VTB Stock Hits Record Low After $363M Loss
The share of nonperforming...
VTB, the first major Russian financial institution to report results for the third quarter, unveiled a $363 million loss for the period, sending its stock plummeting to a record low, according to Reuters, Bloomberg via The Moscow Times.
The news comes as senior state banking officials said Thursday that a deteriorating economy and rising unemployment will force Russian banks to write down billions of dollars in bad loans in the coming months.
"It was the first really difficult quarter for the world, and I can`t say it`s gotten much better since then," VTB CFO Nikolai Tsekhomsky told reporters.
As foreign funding for the Russian economy has dried up and private banks face funding crunches themselves, state-controlled commercial banks VTB and Sberbank have become clearinghouses for state aid to the economy.
The share of nonperforming loans in commercial banks` loan portfolio will rise to 4 percent to 4.5 percent in the first quarter of 2009 from 3.8 percent as of Jan. 1, a Central Bank official said Thursday.
Alexei Simanovsky, head of the Central Bank`s banking supervision department, said loan provisions would rise to 5.5 percent to 6.0 percent by April 1 from 4.9 percent to 5.0 percent as of Jan. 1.
At VTB, provisioning for bad loans rose to 3.8 percent during the third quarter of 2008, while the nine-month level was 2.5 percent, up from 1.3 percent in the same period a year ago.
Shares in VTB and its larger peer Sberbank fell more than 10 percent on Russia`s stock market on the forecast.
"As a result of the weakening economic outlook for Russia in 2009, combined with an expected increase in unemployment, we anticipate further growth in loan loss allowances in the forthcoming periods," VTB said.
"If you start rolling 4 percent-plus into 2009, VTB will start making ongoing losses," Renaissance Capital analyst David Nangle said.
But Tsekhomsky rejected that concern. "I do not agree with the thesis that we will have chronic losses" because of higher provisioning, he said.
VTB said it was capitalized at 14 percent at the end of September, down from more than 16 percent at the end of the first half, and would continue to review capital needs with the government and Central Bank.
It has so far been a distributor of subordinated loans from the government, but last week chief executive Andrei Kostin raised the possibility of the first capital injection for a Russian bank since the crisis began.
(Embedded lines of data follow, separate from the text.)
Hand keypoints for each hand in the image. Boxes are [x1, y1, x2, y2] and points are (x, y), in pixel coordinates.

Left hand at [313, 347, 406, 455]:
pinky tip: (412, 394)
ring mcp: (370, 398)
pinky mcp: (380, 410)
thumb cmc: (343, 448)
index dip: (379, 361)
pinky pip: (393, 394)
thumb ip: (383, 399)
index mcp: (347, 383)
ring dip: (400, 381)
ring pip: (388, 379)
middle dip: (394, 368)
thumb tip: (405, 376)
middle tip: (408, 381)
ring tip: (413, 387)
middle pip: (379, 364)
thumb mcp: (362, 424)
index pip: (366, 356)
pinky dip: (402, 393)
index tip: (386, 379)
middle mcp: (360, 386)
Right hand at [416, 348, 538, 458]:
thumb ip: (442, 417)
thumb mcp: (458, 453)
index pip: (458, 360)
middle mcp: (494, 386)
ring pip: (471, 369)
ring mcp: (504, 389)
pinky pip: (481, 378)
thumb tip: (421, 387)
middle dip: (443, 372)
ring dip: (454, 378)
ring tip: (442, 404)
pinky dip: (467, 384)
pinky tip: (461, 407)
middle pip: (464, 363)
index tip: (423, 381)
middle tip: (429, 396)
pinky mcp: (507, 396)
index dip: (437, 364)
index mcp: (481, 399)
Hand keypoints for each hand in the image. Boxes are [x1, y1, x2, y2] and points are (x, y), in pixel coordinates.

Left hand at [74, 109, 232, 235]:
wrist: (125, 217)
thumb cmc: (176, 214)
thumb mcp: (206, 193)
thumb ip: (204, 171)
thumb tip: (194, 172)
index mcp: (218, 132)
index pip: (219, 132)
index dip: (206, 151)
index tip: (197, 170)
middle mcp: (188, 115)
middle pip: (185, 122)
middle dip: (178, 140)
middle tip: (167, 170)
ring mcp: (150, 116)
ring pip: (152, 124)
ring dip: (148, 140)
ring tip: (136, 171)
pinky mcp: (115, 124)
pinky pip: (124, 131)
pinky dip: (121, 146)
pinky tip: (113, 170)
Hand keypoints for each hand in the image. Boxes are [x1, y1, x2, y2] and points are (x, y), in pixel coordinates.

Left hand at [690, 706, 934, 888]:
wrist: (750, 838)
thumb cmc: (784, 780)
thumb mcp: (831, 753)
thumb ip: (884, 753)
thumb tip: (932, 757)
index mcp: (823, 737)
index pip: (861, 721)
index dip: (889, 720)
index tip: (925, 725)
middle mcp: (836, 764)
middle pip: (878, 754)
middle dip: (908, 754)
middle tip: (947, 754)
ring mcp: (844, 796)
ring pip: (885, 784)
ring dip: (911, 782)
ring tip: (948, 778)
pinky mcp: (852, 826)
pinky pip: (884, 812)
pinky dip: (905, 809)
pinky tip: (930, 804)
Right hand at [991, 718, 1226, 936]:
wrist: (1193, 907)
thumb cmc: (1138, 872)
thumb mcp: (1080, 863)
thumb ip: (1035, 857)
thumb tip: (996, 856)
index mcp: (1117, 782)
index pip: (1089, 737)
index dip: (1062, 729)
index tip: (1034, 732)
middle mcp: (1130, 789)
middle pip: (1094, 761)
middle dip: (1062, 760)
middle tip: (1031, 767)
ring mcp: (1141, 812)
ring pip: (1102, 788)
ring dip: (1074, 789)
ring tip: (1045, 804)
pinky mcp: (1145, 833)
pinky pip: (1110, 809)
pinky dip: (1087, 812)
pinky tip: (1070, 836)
Finance Minister Alexei Kudrin said this week that the government plans to allot another $40 billion to support the banking sector. State banks would be a priority, he said.
The bank has also stopped granting loans in foreign currency to nonexporters "to limit currency risk," Tsekhomsky said.
The bank halted consumer loans in dollars and euros in November. "This means we`re becoming more conservative," Tsekhomsky said, adding that the bank plans to repay $6 billion of debt to foreign lenders this year.
VTB`s stock on Thursday fell 0.34 kopeks, or 13 percent, to 2.33 kopeks, a record low.